Before long, he did call Gina and the two became a support system to each other during their darkest days.


“I couldn’t wait for the phone to ring because I knew there was going to be someone on the other line that I could lament do, and would be no judgment, there would be total understanding,” Gina says.


“When you’re the widow or the widower, people are very solicitous to your every need, they walk on egg shells, they talk in certain tones that say you’ve been damaged and I don’t want to upset you,” Michael says. “And you really crave a normal conversation. When Gina came in our life, and her boys, we interacted with each other like normal people, and it was wonderful to feel that way again.”


Their kids shared a connection no children should have to, and they became fast friends. And for Gina and Michael, as the fog of grief cleared a bit they began looking at each other a little differently.


Gina added, “First you’re my companion in grief, in this miserable club that we’re a part of, and then all of a sudden, you and I are looking at each other saying you’re an amazing dad, you’re a good strong Christian man and I’m looking at you a little differently than I was six months ago."


Marriage is something neither imagined ever doing again.

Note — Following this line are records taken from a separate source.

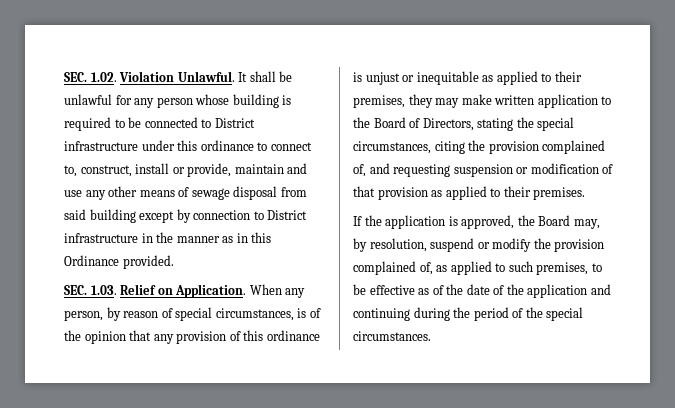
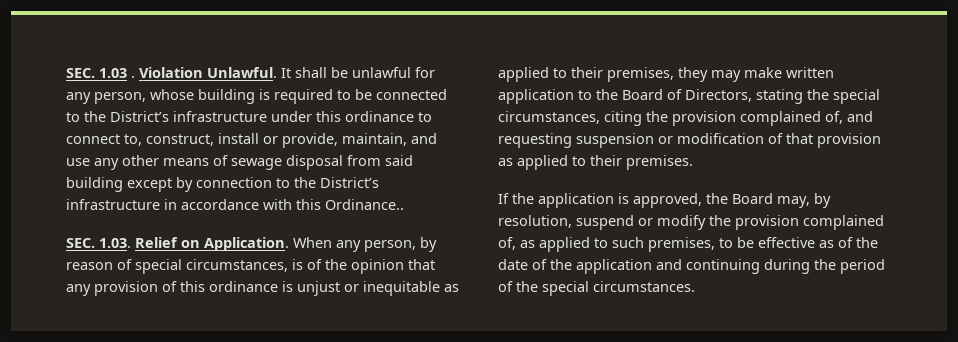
[64,72,117,82] SEC. 1.02. -> [66,68,135,78] SEC. 1.03 .
[156,97,193,108] person -> [94,92,146,104] person,
[214,118,255,128] District -> [84,111,169,122] the District’s
[234,164,284,174] maintain -> [342,133,407,146] maintain,
[267,210,308,220] [64,232,272,243] [64,255,174,269] District infrastructure in the manner as in this Ordinance provided. -> [294,177,379,188] [66,199,404,210] the District’s infrastructure in accordance with this Ordinance..

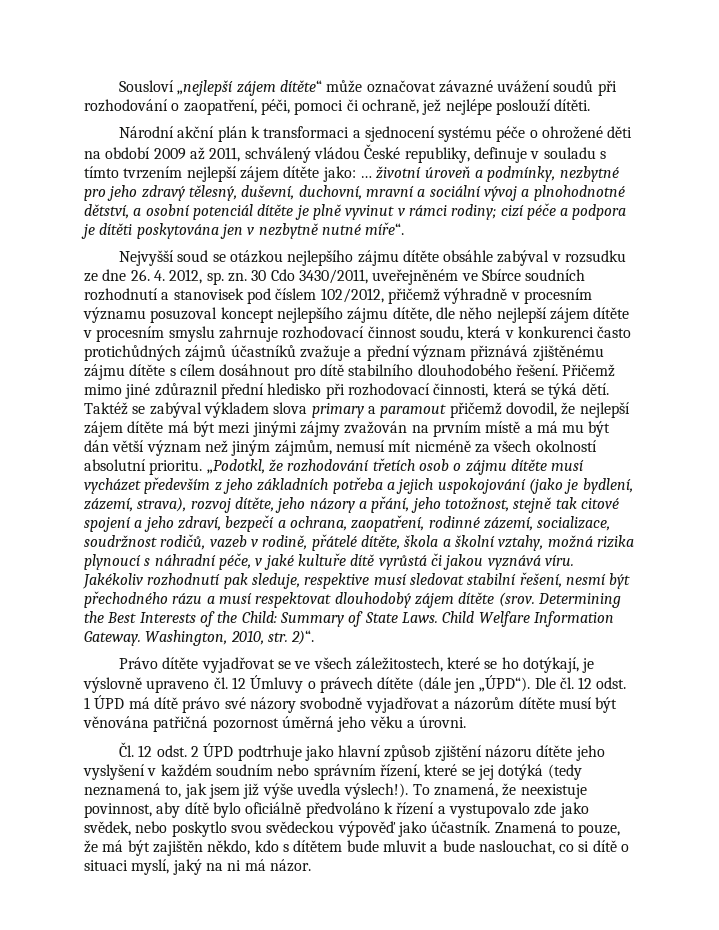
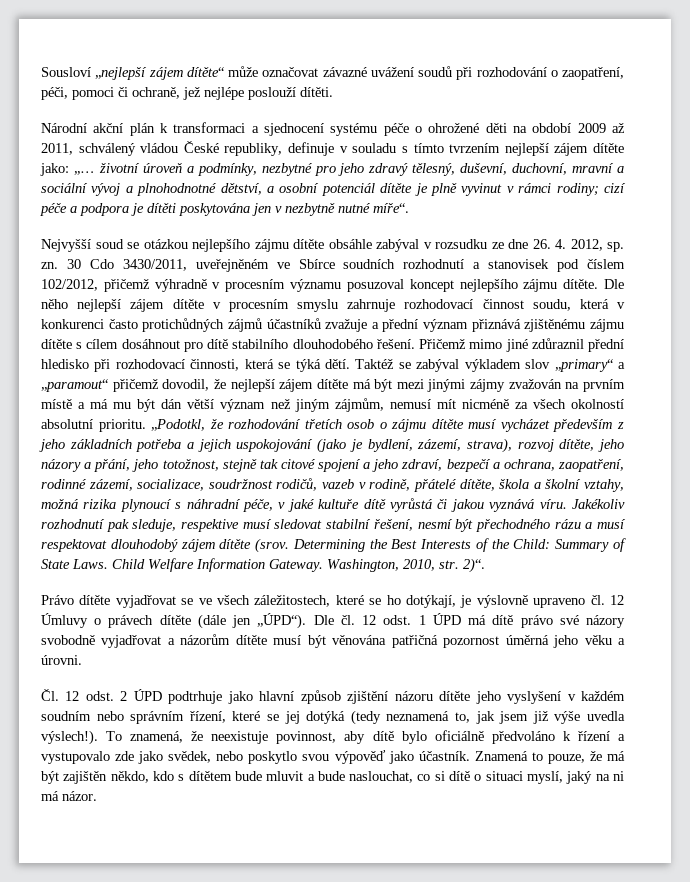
[359,176,372,178] … -> [73,171,95,175] „…
[392,307,455,322] dítěte, dle -> [563,279,624,289] dítěte. Dle
[273,402,447,418] slova primary a paramout -> [525,359,626,372] [41,379,108,392] slov „primary“ a „paramout“
[266,821,335,833] svědeckou -> (330, 757) none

But just as Cathy had left Michael a gift, telling him to call Gina, Matt had also left a gift, telling his boys in those video diaries that he wanted their mom to marry again! So when things got more serious between them, they talked to the kids about blending their families.


“We had to almost ask for permission first,” Michael explains. “We had to ask for their blessing, before we could actually ask each other formally. In fact, Michael was honoring that contract his kids had made him sign.


“They hooted and hollered and were jumping around the house, they were as happy as we were,” Gina says. So on a warm October day in 2007, almost two years after they had attended funerals, Gina and Michael got married and were pronounced Mom and Dad.


“They still hold their late parents very close, they’re very present tense, and even between Gina and myself, we get to still be in love with our spouses,” Michael says. “I’m still in love with Cathy, and Gina is still in love with Matt, and she should be. There are nine people in this household; two of them have just been called home.”


Gina and Michael have written a book about what they’ve been through. It’s called “The Color of Rain.”